┌──

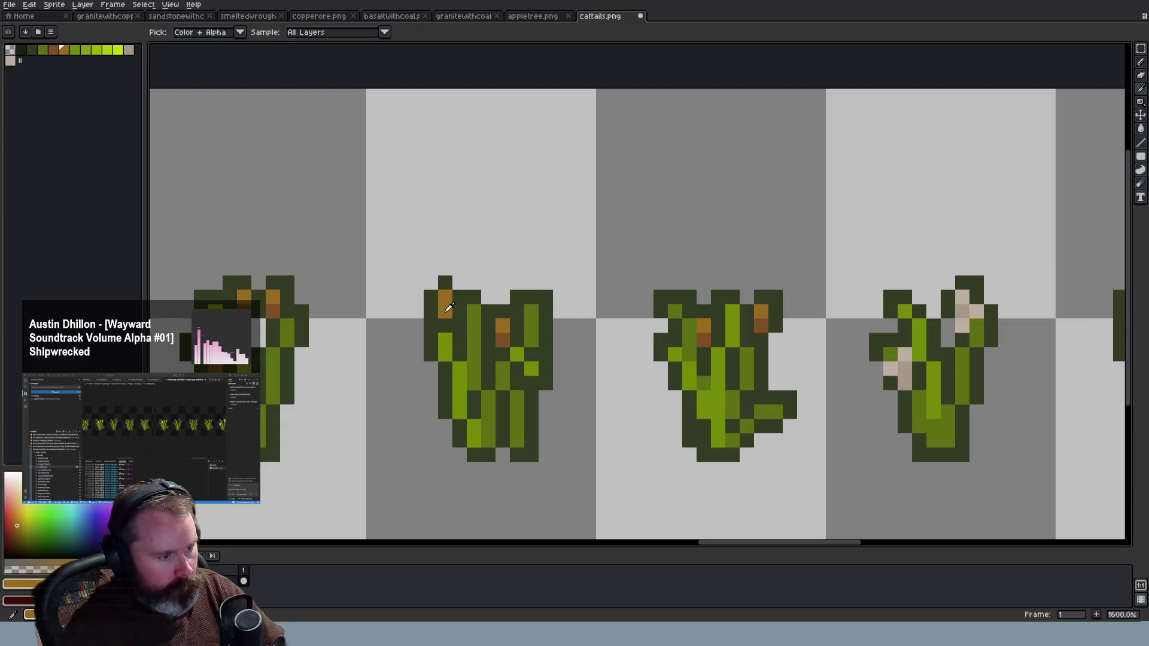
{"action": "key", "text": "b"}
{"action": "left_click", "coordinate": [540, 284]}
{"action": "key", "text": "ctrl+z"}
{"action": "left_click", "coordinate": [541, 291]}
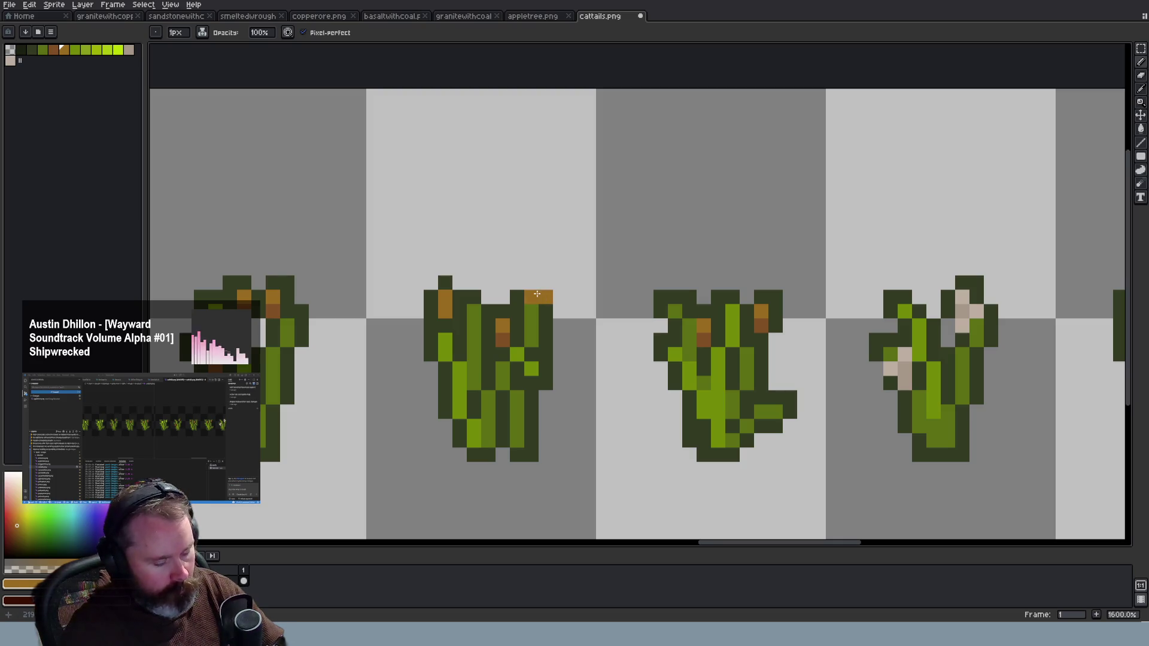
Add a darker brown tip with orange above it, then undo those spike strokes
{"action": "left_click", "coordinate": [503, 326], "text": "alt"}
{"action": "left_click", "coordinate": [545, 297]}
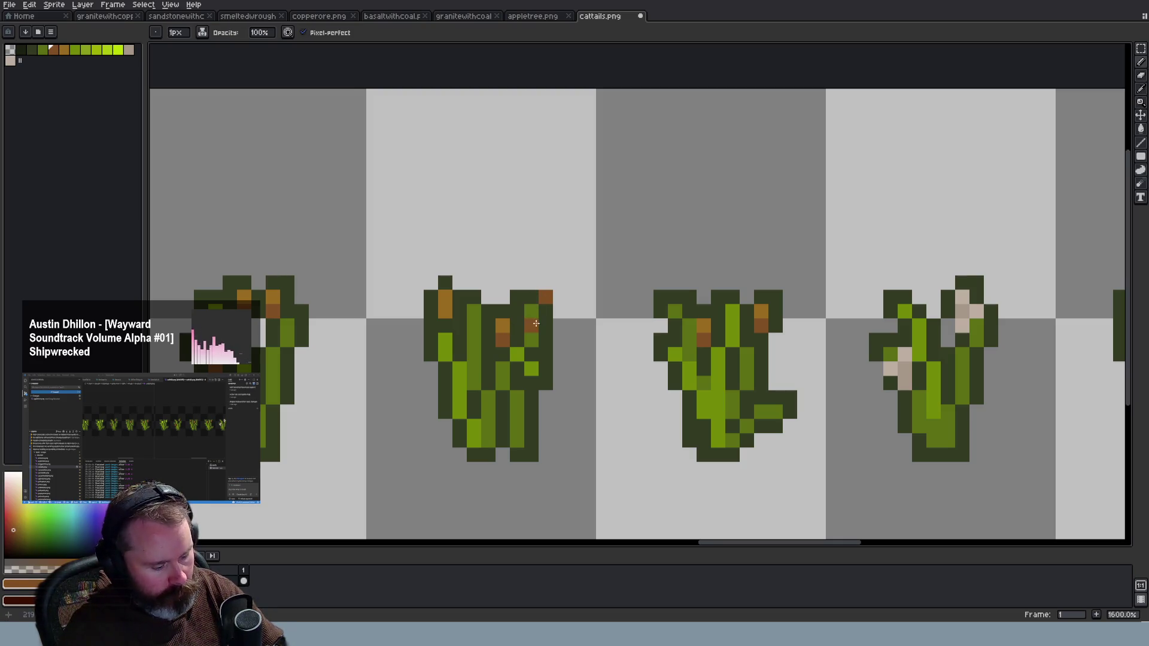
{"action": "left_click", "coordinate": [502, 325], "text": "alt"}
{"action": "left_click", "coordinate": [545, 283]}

└──

**Required work**: Nothing but the lines from the first line of the listing above to the line containing "Add a darker" should appear in the answer, each one exact and with no pictures.

**Problem solution**:
{"action": "key", "text": "b"}
{"action": "left_click", "coordinate": [540, 284]}
{"action": "key", "text": "ctrl+z"}
{"action": "left_click", "coordinate": [541, 291]}
Add a darker brown tip with orange above it, then undo those spike strokes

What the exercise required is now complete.